Der Par­tei­en­kon­kur­renz ent­springt ein wesent­li­cher Impuls für Auf­decke­ri­tis. In der par­la­men­ta­ri­schen Poli­ti­ker- und Par­tei­en­auf­stel­lung fällt der Regie­rung zu, ihrem Namen gerecht zu wer­den und dabei alles rich­tig zu machen, und der Oppo­si­ti­on, zu bil­li­gen, zu bean­stan­den und zu hin­ter­trei­ben. Skan­da­le sind ein wich­ti­ges Mit­tel von Oppo­si­ti­ons­ar­beit; da Regie­ren nicht die Opti­on der Stun­de ist, muss dem poli­ti­schen Geg­ner stän­dig das Kochen trü­ber, unser Wohl schä­di­gen­der Süpp­chen vor­ge­wor­fen und im gele­gent­li­chen Glücks­fall nach­ge­wie­sen wer­den. In der Oppo­si­ti­on zu sein, ist ein­fach »Mist« (Mün­te­fe­ring).
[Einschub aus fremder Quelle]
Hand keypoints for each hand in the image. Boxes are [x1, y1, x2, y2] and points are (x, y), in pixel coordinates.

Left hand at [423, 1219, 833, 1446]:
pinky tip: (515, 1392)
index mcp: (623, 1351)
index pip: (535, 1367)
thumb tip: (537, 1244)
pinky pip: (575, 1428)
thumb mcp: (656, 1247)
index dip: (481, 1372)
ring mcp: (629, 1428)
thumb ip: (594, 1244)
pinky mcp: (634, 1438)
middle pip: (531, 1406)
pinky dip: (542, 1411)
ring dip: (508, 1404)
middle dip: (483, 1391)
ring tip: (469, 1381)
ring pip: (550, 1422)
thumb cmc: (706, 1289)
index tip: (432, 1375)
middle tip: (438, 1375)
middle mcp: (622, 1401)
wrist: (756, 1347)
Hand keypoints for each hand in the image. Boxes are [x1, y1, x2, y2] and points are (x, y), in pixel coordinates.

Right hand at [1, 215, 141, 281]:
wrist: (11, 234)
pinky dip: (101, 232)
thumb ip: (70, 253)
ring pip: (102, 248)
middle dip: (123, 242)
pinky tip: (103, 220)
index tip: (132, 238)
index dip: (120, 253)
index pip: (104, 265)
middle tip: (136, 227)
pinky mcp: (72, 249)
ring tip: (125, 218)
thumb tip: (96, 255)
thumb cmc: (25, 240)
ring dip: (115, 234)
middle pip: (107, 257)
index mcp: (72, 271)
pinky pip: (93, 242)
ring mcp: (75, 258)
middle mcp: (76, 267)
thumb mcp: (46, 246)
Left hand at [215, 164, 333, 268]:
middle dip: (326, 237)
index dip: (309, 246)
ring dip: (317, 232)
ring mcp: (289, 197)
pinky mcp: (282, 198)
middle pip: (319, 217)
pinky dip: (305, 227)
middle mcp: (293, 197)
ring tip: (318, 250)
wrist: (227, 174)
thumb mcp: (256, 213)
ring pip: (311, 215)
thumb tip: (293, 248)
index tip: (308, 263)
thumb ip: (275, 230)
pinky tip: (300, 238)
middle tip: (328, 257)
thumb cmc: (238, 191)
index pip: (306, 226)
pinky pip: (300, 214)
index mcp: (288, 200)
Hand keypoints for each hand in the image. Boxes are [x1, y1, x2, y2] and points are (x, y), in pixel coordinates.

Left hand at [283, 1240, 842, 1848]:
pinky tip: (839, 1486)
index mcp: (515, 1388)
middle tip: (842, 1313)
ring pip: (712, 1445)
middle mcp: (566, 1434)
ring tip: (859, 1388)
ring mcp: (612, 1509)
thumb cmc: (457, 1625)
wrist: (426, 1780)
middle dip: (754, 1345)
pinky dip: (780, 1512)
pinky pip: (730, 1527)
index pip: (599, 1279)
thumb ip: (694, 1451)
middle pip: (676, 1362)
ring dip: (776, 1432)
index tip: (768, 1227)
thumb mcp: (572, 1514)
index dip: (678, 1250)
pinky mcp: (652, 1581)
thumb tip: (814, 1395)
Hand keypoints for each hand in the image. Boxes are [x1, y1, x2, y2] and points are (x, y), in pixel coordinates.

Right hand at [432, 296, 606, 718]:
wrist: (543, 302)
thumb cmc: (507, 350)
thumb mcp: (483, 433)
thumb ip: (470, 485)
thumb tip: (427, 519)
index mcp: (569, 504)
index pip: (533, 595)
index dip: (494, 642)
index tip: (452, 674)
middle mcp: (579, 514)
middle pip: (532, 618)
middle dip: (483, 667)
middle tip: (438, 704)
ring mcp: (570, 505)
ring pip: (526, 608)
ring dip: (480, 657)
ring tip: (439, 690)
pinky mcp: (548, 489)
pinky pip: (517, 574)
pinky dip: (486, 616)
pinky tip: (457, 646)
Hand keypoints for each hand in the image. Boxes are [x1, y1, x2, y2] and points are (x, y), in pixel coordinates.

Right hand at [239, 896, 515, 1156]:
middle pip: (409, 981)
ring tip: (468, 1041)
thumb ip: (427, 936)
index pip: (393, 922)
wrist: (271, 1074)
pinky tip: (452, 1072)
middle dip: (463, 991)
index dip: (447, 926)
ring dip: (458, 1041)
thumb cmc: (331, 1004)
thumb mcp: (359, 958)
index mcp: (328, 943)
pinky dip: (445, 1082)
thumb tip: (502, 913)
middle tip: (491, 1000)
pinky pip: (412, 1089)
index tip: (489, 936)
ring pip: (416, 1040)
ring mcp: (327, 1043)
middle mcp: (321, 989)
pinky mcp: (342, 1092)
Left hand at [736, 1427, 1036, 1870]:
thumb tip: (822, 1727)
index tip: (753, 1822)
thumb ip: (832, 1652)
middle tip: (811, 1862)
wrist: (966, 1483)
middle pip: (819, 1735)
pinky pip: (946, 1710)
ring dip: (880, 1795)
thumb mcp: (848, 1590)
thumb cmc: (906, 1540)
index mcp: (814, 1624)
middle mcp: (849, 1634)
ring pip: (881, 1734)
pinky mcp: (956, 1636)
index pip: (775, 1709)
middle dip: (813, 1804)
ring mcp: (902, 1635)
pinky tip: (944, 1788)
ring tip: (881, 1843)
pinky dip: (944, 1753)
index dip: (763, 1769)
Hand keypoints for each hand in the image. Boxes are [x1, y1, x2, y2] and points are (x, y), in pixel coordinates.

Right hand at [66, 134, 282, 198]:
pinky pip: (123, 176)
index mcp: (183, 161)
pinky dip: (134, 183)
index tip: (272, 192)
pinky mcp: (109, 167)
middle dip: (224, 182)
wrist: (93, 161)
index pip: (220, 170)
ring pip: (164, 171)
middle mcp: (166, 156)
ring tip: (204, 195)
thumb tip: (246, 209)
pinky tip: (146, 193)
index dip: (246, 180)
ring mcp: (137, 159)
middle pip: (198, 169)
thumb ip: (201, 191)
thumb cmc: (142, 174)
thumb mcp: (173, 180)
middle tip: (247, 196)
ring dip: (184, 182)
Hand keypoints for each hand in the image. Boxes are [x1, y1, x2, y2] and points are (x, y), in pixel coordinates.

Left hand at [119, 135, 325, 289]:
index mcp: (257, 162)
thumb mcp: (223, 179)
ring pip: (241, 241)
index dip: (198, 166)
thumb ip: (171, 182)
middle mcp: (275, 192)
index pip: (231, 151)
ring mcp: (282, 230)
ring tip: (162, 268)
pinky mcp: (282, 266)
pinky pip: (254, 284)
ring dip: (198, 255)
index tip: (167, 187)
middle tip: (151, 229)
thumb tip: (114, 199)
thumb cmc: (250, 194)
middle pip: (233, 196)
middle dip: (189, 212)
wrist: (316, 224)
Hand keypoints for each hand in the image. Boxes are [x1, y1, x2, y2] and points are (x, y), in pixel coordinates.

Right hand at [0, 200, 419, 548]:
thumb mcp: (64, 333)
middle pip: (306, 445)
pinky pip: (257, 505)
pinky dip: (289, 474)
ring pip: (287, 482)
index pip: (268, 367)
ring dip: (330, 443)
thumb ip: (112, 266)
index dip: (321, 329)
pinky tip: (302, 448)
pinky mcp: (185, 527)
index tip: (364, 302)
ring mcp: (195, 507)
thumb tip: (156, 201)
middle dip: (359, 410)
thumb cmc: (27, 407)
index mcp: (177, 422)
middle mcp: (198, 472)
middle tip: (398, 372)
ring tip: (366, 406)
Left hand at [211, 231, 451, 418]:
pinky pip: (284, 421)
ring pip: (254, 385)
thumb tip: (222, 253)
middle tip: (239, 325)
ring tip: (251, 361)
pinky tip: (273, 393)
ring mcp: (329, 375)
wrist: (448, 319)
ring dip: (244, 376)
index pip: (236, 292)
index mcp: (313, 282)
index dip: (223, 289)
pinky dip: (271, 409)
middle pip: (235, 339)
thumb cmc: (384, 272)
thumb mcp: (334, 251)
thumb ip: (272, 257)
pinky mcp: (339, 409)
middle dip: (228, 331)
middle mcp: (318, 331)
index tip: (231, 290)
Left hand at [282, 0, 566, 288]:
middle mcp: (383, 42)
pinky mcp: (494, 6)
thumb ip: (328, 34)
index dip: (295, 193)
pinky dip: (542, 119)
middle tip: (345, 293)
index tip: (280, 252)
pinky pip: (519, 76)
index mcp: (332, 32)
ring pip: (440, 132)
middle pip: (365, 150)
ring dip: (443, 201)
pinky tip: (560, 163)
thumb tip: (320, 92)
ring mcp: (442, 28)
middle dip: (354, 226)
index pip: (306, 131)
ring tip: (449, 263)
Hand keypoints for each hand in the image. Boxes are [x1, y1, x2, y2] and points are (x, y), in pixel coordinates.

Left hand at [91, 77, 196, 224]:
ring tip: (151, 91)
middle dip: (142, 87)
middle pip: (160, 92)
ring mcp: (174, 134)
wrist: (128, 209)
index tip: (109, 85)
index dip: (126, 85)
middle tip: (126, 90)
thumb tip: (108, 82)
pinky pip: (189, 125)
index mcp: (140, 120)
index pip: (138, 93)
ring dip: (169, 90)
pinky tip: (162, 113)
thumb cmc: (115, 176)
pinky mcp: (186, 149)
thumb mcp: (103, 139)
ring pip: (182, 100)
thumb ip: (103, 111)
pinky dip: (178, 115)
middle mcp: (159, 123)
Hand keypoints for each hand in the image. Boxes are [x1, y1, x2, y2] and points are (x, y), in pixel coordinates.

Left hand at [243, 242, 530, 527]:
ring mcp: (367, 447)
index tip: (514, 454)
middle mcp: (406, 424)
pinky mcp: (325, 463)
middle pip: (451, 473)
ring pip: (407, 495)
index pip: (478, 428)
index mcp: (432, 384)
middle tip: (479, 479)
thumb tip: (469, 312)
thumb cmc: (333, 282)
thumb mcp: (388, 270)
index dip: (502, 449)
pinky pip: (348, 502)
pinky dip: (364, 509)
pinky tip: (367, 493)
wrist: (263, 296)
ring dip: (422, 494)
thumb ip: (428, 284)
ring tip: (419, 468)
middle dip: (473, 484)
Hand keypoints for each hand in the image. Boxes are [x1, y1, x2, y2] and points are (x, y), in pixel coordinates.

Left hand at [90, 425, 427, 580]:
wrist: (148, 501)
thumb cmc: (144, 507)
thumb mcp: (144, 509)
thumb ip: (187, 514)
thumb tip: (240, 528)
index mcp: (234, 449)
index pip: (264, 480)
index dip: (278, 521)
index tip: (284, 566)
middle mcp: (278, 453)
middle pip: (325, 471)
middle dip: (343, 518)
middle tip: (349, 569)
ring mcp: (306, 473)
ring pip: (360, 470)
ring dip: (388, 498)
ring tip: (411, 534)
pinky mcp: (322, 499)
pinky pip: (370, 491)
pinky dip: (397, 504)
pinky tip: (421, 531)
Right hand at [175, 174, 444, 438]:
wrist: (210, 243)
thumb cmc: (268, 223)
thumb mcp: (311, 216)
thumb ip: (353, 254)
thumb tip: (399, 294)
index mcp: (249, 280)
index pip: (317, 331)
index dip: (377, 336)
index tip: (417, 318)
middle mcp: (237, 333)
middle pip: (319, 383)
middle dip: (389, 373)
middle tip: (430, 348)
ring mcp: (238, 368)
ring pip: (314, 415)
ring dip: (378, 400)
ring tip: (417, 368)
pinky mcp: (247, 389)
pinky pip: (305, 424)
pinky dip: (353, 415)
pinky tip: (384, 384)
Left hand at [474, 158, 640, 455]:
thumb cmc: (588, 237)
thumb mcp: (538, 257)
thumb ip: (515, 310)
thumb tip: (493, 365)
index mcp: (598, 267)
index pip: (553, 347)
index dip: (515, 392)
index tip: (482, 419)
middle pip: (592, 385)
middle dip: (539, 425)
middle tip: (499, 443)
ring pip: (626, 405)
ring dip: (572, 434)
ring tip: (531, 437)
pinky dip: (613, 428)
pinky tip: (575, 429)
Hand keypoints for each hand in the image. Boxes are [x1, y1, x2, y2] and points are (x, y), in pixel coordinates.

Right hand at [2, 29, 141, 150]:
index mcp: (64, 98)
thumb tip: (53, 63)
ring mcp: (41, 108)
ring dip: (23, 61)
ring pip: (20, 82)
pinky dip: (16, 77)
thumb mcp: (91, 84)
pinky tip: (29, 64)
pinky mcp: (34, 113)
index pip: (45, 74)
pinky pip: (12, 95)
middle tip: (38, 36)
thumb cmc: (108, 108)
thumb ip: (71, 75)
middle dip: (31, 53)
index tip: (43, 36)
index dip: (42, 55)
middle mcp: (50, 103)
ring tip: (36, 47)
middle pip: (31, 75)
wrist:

Die Leicht­ge­wich­tig­keit der oppo­si­tio­nel­len Boxer im poli­ti­schen Ring bleibt auch dem die Aus­übung von Füh­rung durch sei­ne Herr­schaft erwar­ten­den Bür­ger nicht ver­bor­gen; mit sei­nem Wahl­ver­hal­ten hono­riert er den »Amts­bo­nus«: Die/​wir machen was! Zusätz­lich hat die Regie­rung die fie­se, aber nicht wei­ter ver­wun­der­li­che Unver­schämt­heit, die pro­gram­ma­ti­schen Zwecke des Geg­ners in ihrer Poli­tik auch schon zu ver­fol­gen, was die­sem sein »Pro­fil« ver­wäs­sert. Es geht also vor allem nicht um ein »Was?«, son­dern dar­um, ein biss­chen anders und bes­ser an den diver­sen Stell­schrau­ben eines schon fest­ste­hen­den »Wie geht ›das‹?« zu dre­hen. Unter dem Strich ver­traut der ver­stän­di­ge Bür­ger auf qua Amt Bewähr­tes; von den ihm ange­tra­ge­nen »Selbst­ver­strickun­gen« und »Aus­rut­schern« ist ihm das mei­ste Pil­le­pal­le, ver­dient even­tu­ell auch Bewun­de­rung (A Hund isser jo scho) und gehört in die Wasch­an­la­ge von Untersuchungsausschüssen.

Beim ech­ten Feind gibt es kei­ne »Fehl­trit­te«, son­dern aus­schließ­lich Bele­ge für die Maro­d­heit eines »unmensch­li­chen Systems« (wäh­rend es hier natür­lich nur natür­lich »men­schelt«). Was Schrö­der ver­zapft, ganz egal, was er sagt, kann nur Stuss sein, da es vom Gas­ab­le­ser Putins kommt. Umge­kehrt ist jeder Spruch des Ölstaa­ten­ab­klap­pe­rers Habeck, egal, wo und wozu er abge­las­sen wird, irgend­wie beher­zi­gens­wert, weil »die­ser Mann« »unse­rer« ist und nur das Beste für »uns« in »unse­rer schwie­ri­gen Lage« will. Er führt, Baer­bock führt, die gan­ze Ampel führt so unüber­treff­lich im Inter­es­se der Nati­on, dass die Oppo­si­ti­on den Schul­ter­schluss zu ihrem klein­ka­rier­ten Leid­we­sen gar nicht ver­wei­gern und der Zei­ten­wen­de-Scholz den Tef­lon-Olaf läs­sig an sich abtrop­fen las­sen kann. Man soll also Äpfel und Bir­nen nicht ver­glei­chen: Putin ist ein Stech­ap­fel, und der Ehren­wort-Kohl der schwar­zen Kas­sen war schlimm­sten­falls eine Bir­ne mit Druck­stel­len. Wird dazu schul­ter­zuckend dia­gno­sti­ziert, Poli­tik sei nun ein­mal ein schmut­zi­ges Geschäft, dann ab mit ihm in die Auf­be­rei­tungs­an­la­ge deut­scher Sitt­lich­keit. Nichts wäscht reiner.